Sexual assault: Finding the courage to speak about it
We may not like to think about the sad and disturbing topic of sexual assault, but starting the discussion might help survivors feel comfortable and courageous enough to come forward and get help.
April is Sexual Assault Awareness Month and the outreach occurring is encouraging. The hope is it will continue when the month is over.
According to the Utah Department of Health, in 2016, 9.7 percent of adults in Utah reported experiencing sexual violence, which is defined as sexual activity that involves victims who do not consent. This can include unwanted physical contact and unwanted sexual situations. One in three women will experience some form of sexual violence in their lifetime.
Earlier this month, I wrote an article about members of the Pleasant Grove Police Department pledging to “Start by Believing.” They are not alone.
Thousands of people, including members of police departments and other organizations around the country, have joined the Start By Believing campaign (www.StartByBelieving.org) to let sexual assault survivors know that they will be believed and their claims will be thoroughly investigated.
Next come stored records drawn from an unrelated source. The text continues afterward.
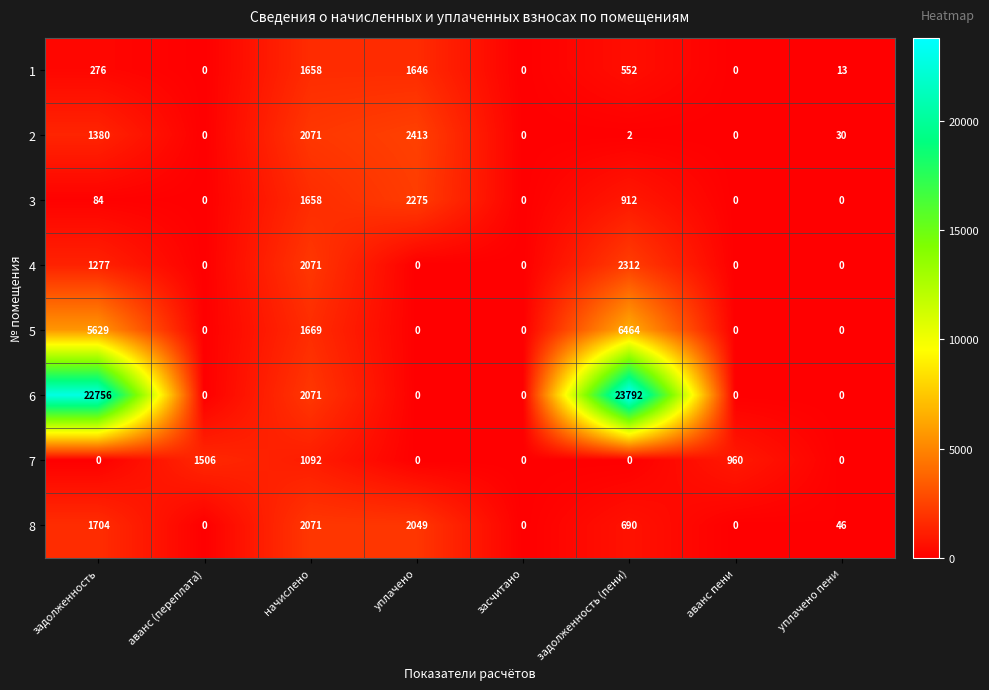

What is the difference between the maximum and second lowest values in the 1 series?

1658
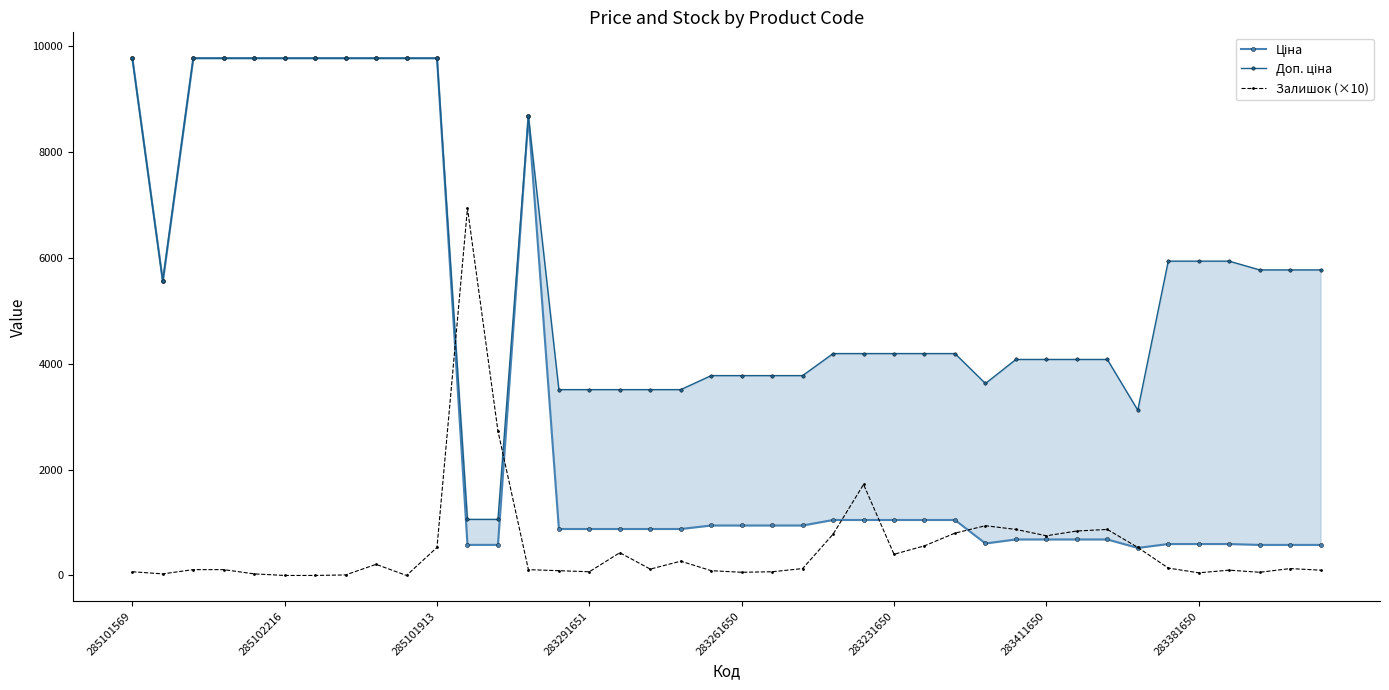

What position from the left is 22?

23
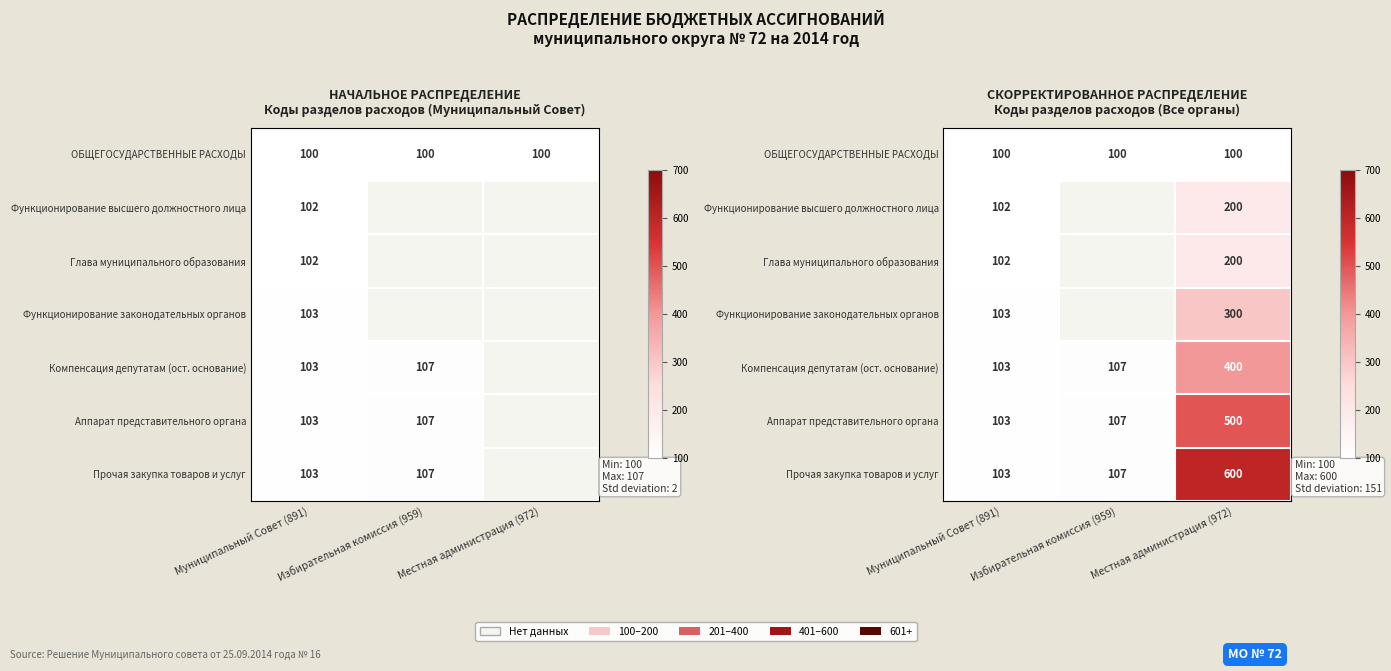

True or false: Прочая закупка товаров и услуг has a value of 62.0 at Муниципальный Совет (891).

False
Since only about a third of sexual assault crimes are ever reported to police, this is an important step to try to increase that amount.
According to startbybelievingutah.org, friends and family are often the first ones who are confided in after an assault. Reactions are important. It’s appropriate to express concern and support, but to avoid the “why” questions, such as “Why were you wearing that?” or “Why were you alone with that person?” Many are afraid to tell someone or to report the crime to police for fear of being judged or not being believed.
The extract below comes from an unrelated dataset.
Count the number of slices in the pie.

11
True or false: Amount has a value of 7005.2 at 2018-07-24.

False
Kortney Hughes, victim services coordinator for Provo Police Department said reporting of sexual assault is increasing, probably due to more movements and outreach.
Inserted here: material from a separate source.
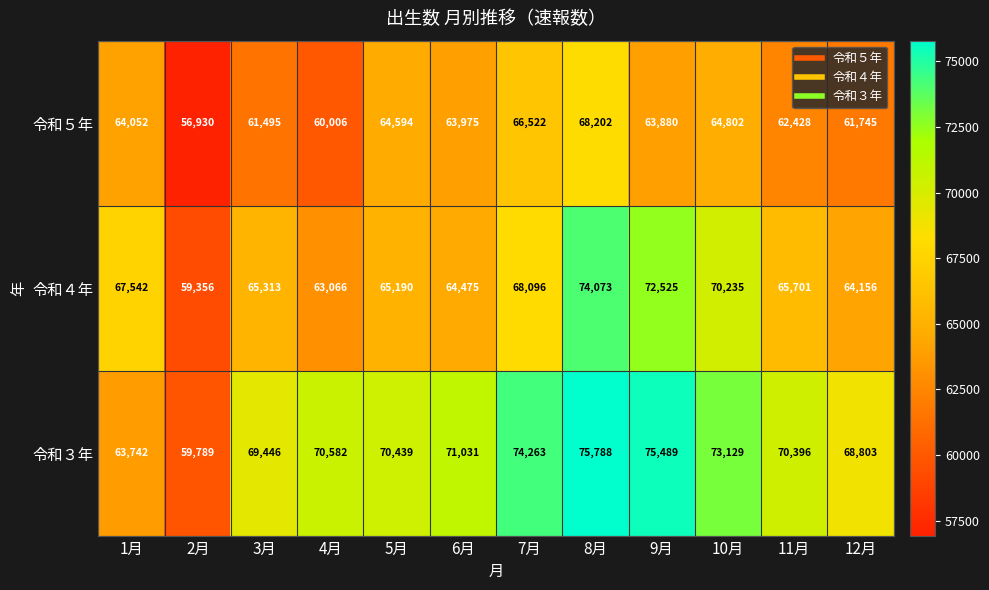

At which category is the sum across all series the highest?

8月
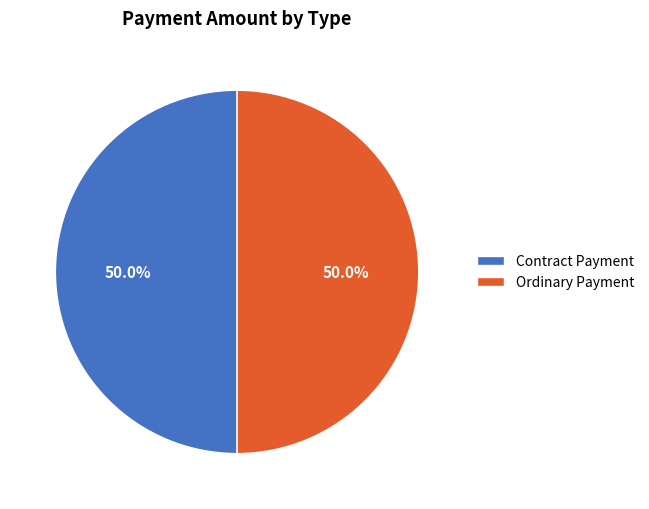

The Contract Payment slice represents 1% of the pie. True or false?

False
“This is giving survivors the courage,” she said.
While males are the most underreported group, they are also reporting more in the last couple of years.
“They are becoming more comfortable coming forward to talk about it,” Hughes said. “But, it’s definitely still very underreported.”
Every police department in Utah County has at least one victim advocate, according to Hughes. Many people do not realize that anyone can call to talk to a victim advocate, even if no police report is filed. The advocates can be a great help to victims of sexual assault as well as other crimes. They can let the victims know about available services, support groups, other agencies and shelters to help them get out of dangerous situations.
“It’s a personal choice whether they go public and report to police,” she said.
In addition to victim advocates, victims of sexual assault can also find help by calling the Rape and Sexual Assault Crisis Line at (888) 421-1100, the Center for Women and Children in Crisis at (801) 356-2511 or the Utah Coalition Against Sexual Assault at (801) 746-0404. More information and resources can also be found at www.health.utah.gov.
“If they decide to report, they will have us by their side,” Hughes said.